Directive —
Going line by line through the entries below, count those that contain "STATEN". Give the number by itself.

Structured diff data
────────────────────────────────────────
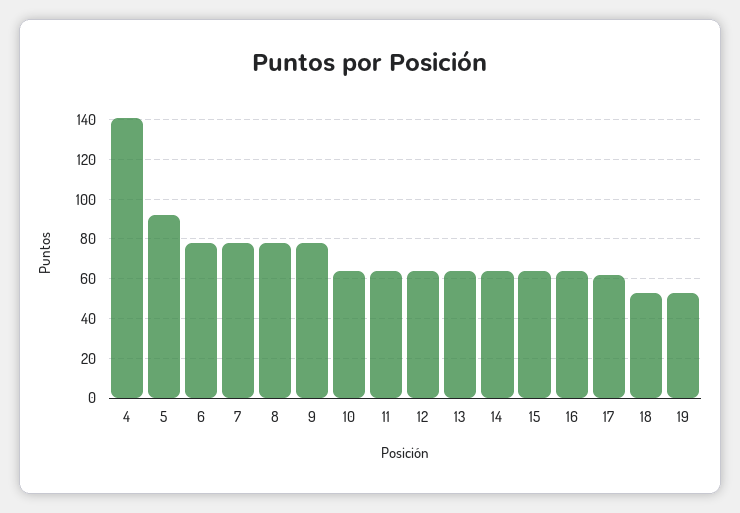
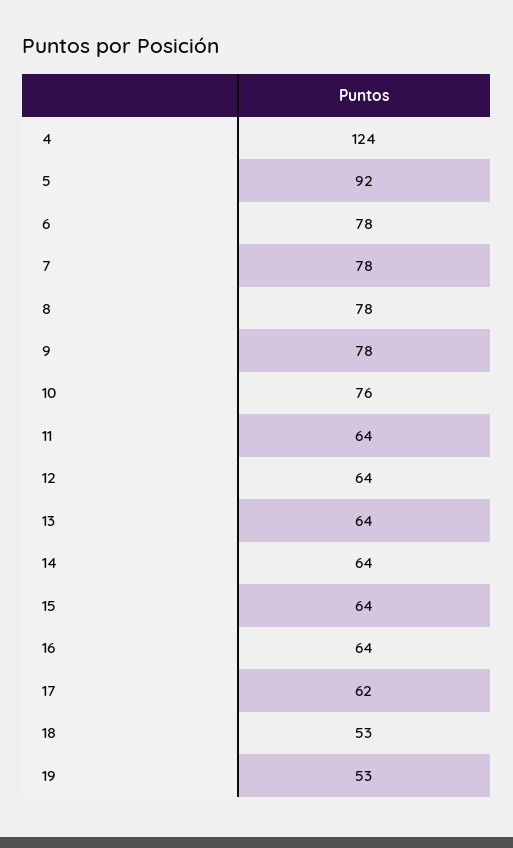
4: 140 -> 124
10: 65 -> 76

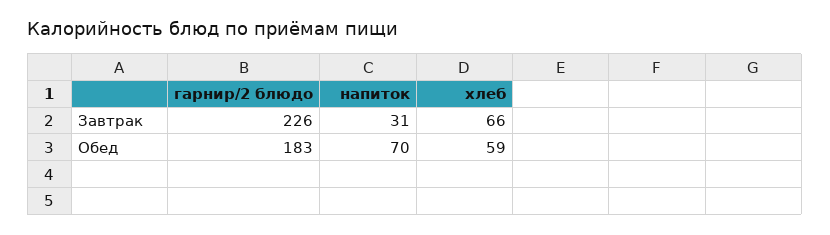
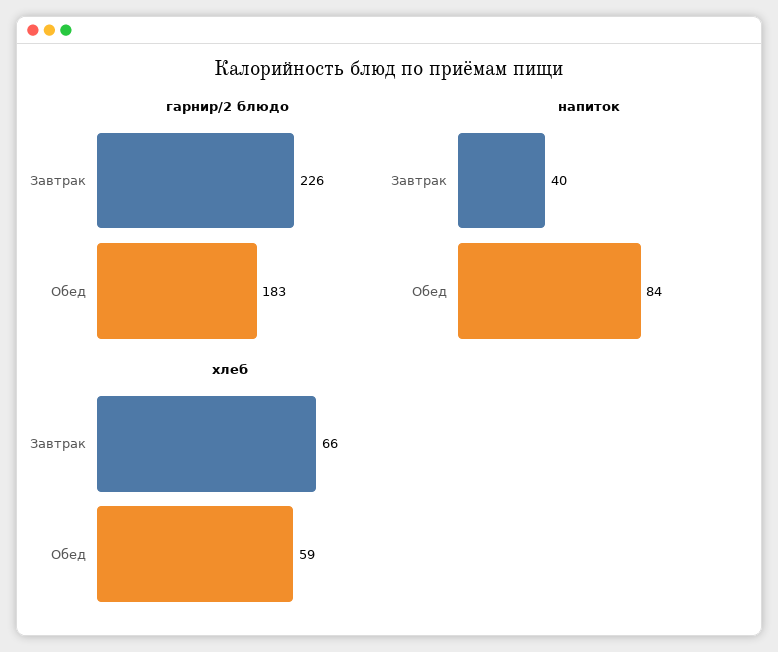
напиток, Завтрак: 31 -> 40
напиток, Обед: 70 -> 84

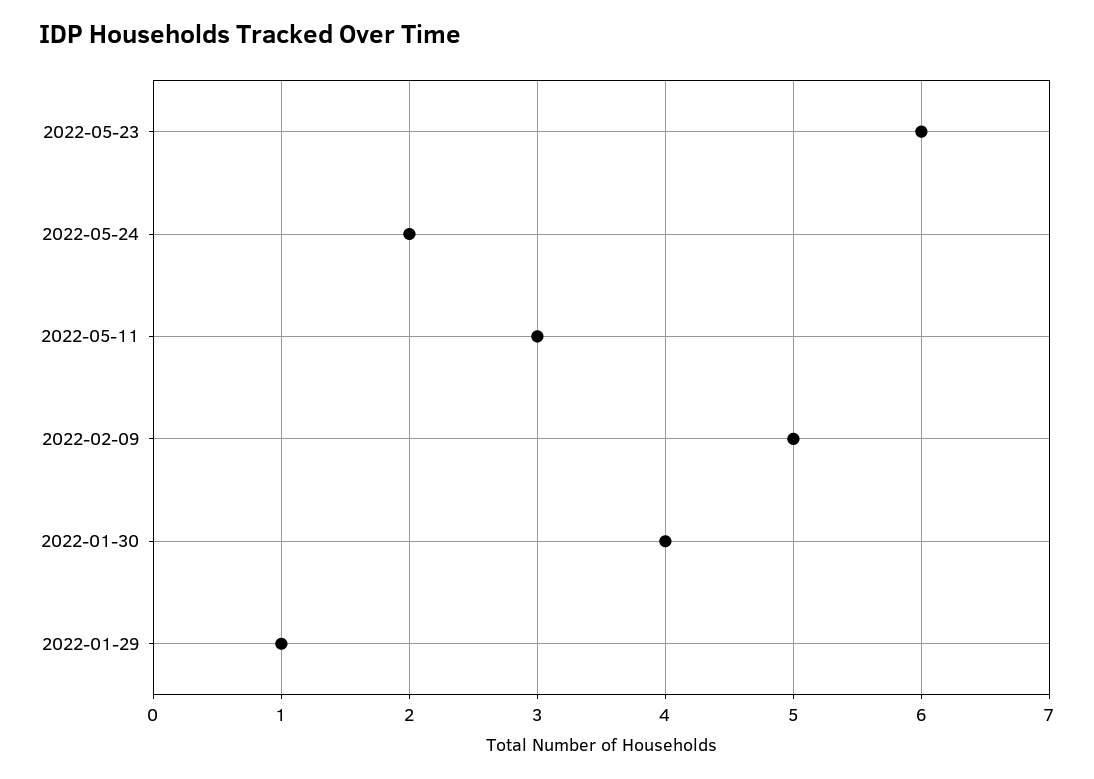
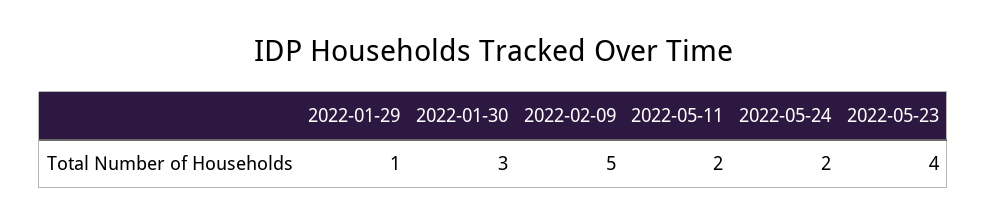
2022-05-23: 6 -> 4
2022-05-11: 3 -> 2
2022-01-30: 4 -> 3

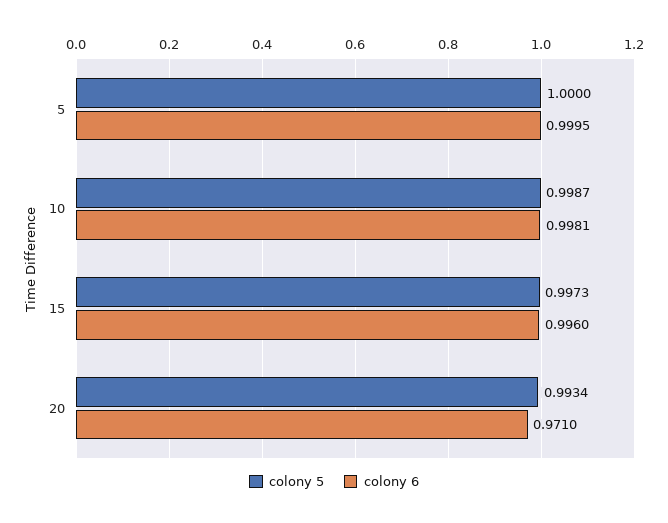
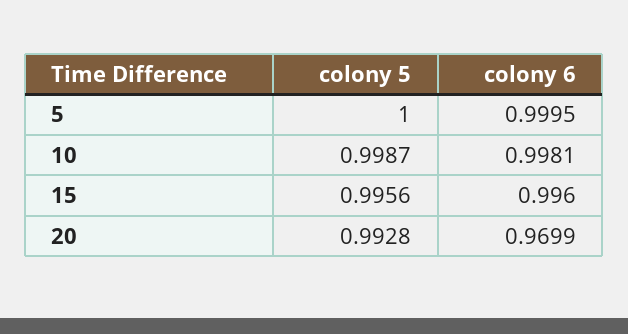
colony 5, 15: 0.9973 -> 0.9956
colony 5, 20: 0.9934 -> 0.9928
colony 6, 20: 0.971 -> 0.9699

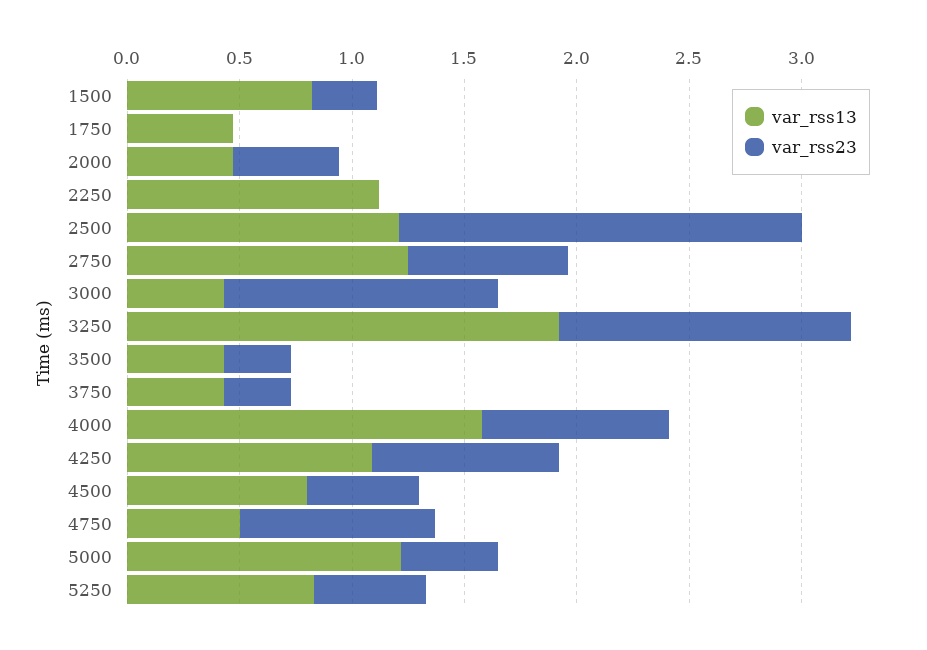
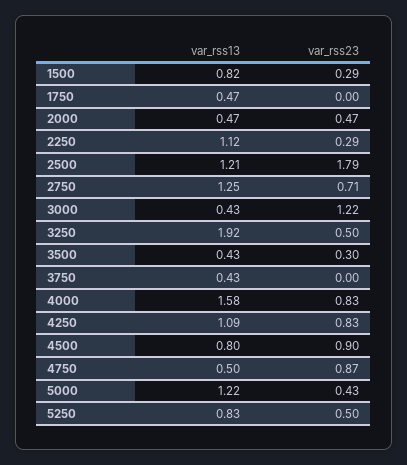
var_rss23, 2250: 0 -> 0.29
var_rss23, 3250: 1.3 -> 0.5
var_rss23, 3750: 0.3 -> 0
var_rss23, 4500: 0.5 -> 0.9

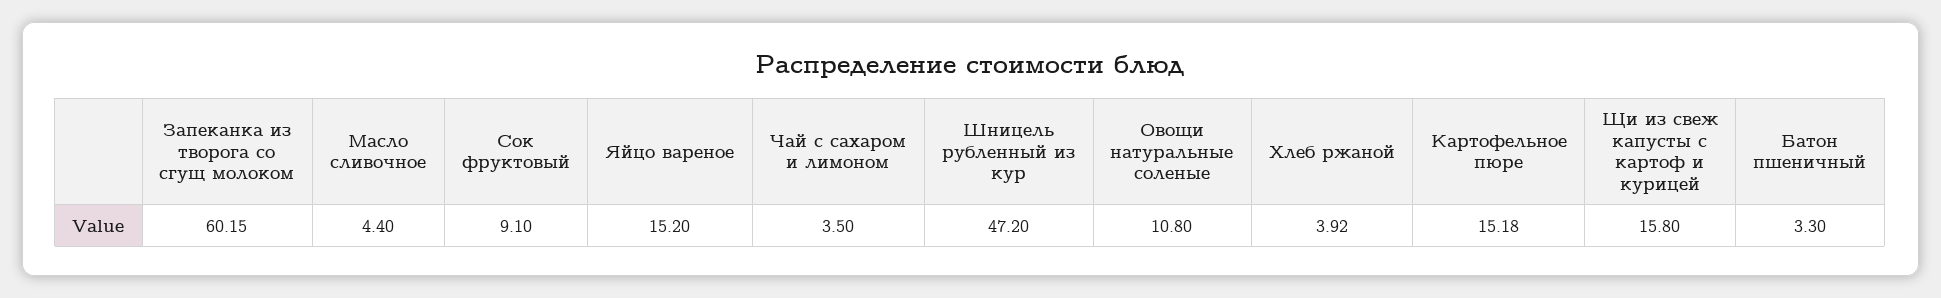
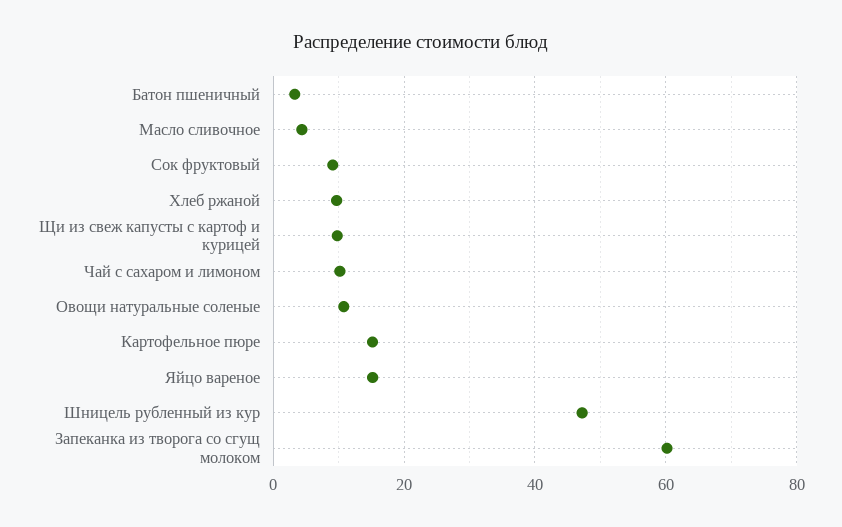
Чай с сахаром и лимоном: 3.5 -> 10
Хлеб ржаной: 3.92 -> 10
Щи из свеж капусты с картоф и курицей: 15.8 -> 10

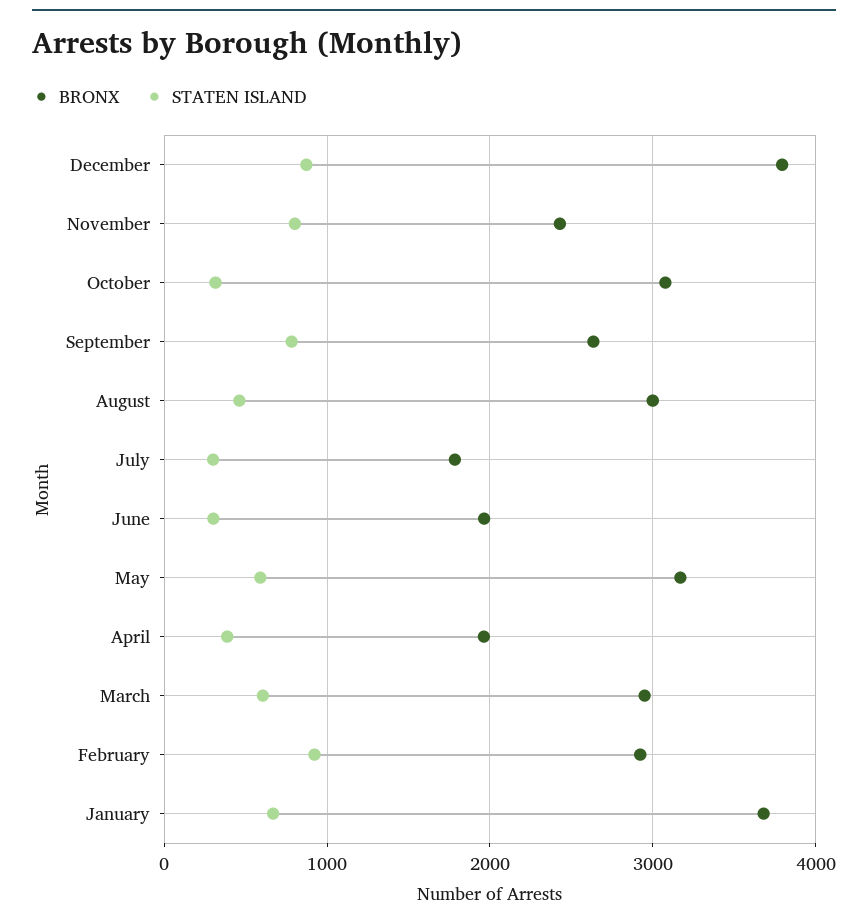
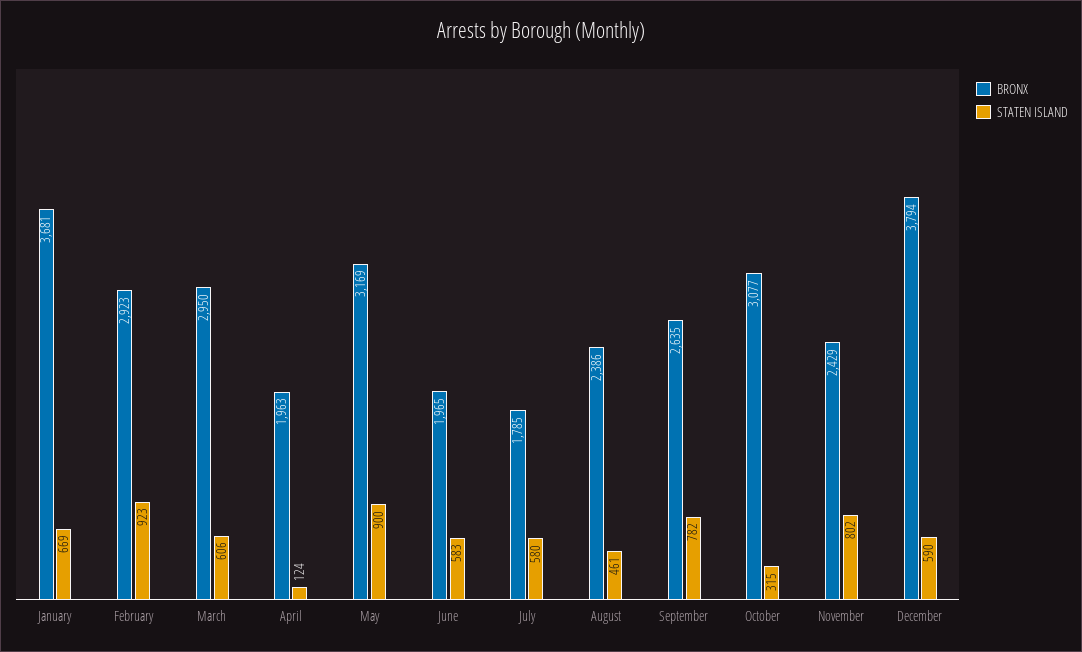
STATEN ISLAND, December: 900 -> 590
BRONX, August: 3000 -> 2386
STATEN ISLAND, July: 300 -> 580
STATEN ISLAND, June: 300 -> 583
STATEN ISLAND, May: 600 -> 900
STATEN ISLAND, April: 400 -> 124

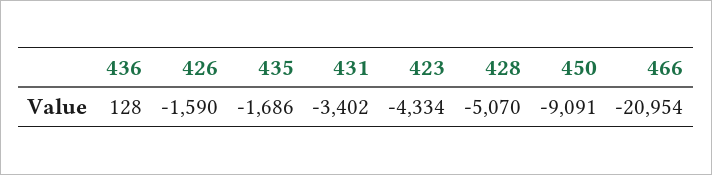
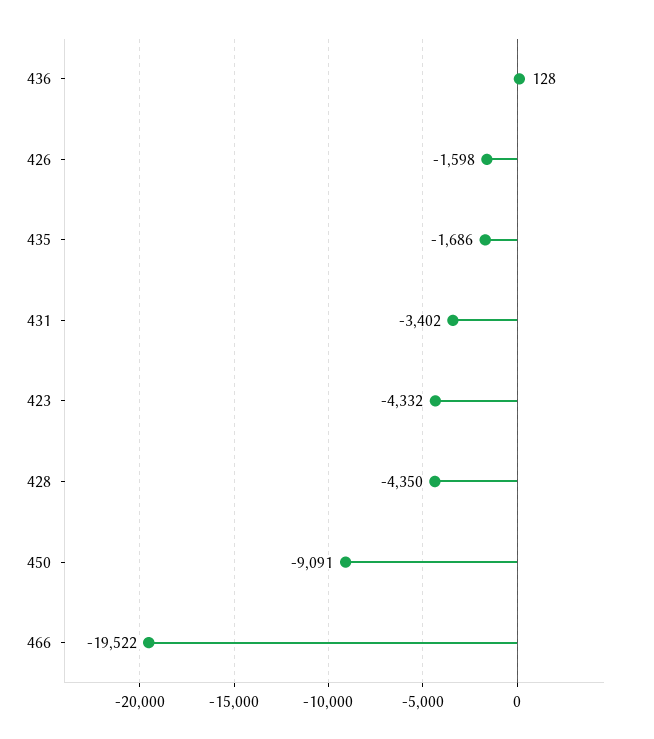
426: -1590 -> -1598
423: -4334 -> -4332
428: -5070 -> -4350
466: -20954 -> -19522

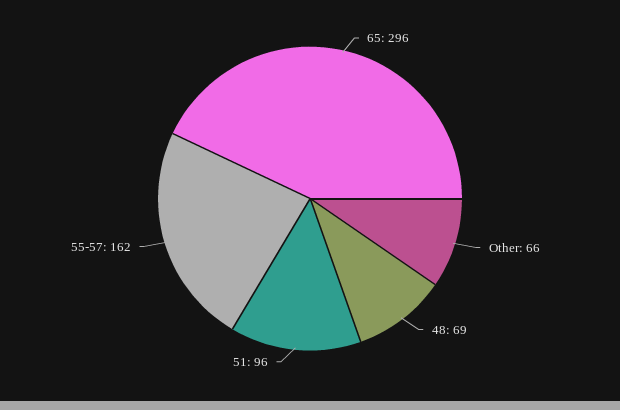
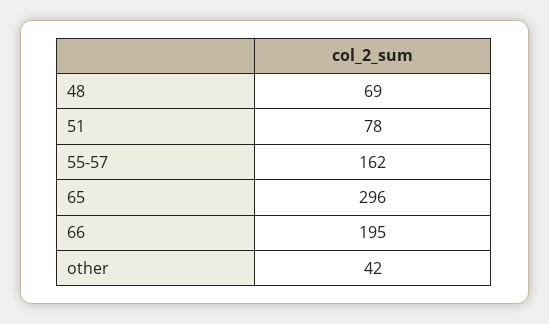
Other: 66 -> 42
51: 96 -> 78
66: none -> 195

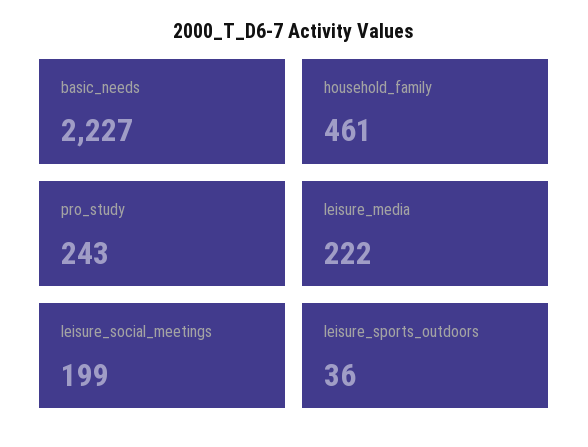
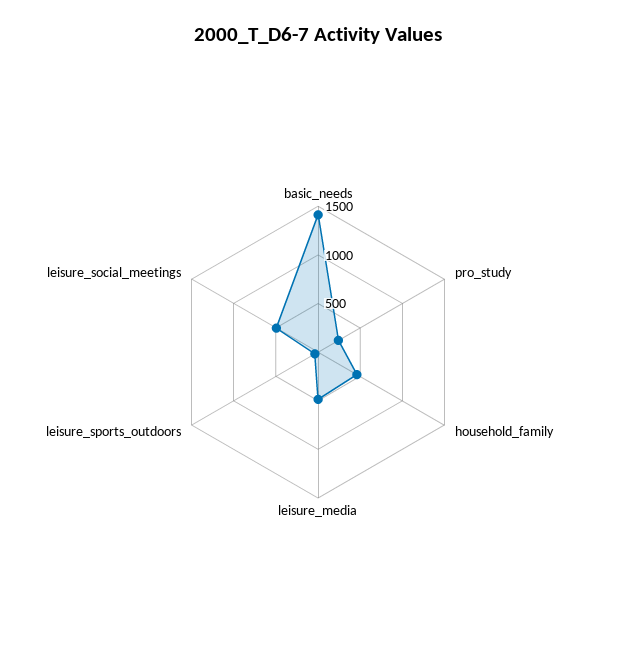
basic_needs: 2227 -> 1400
leisure_media: 222 -> 500
leisure_social_meetings: 199 -> 500

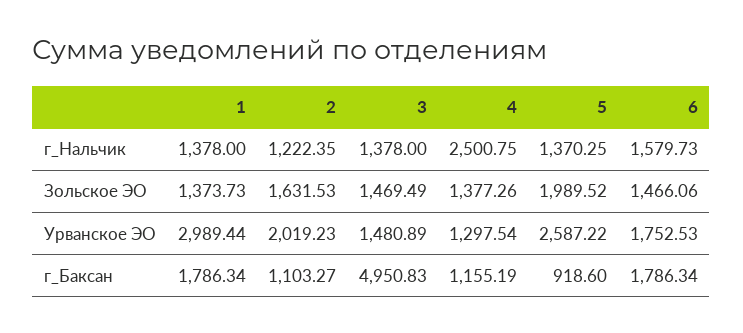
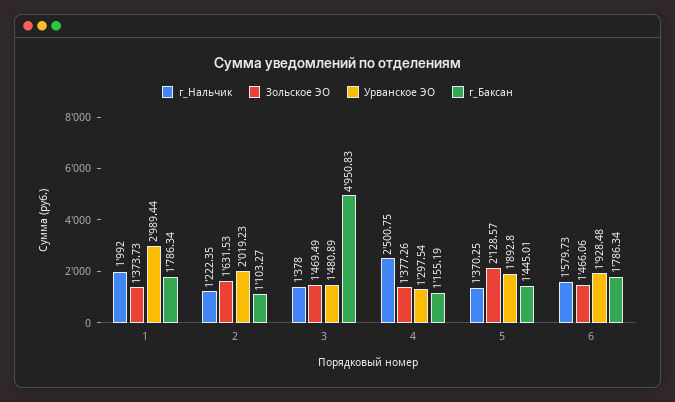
г_Нальчик, 1: 1378 -> 1992
Зольское ЭО, 5: 1989.52 -> 2128.57
Урванское ЭО, 5: 2587.22 -> 1892.8
Урванское ЭО, 6: 1752.53 -> 1928.48
г_Баксан, 5: 918.6 -> 1445.01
────────────────────────────────────────
Solution to the exercise —
5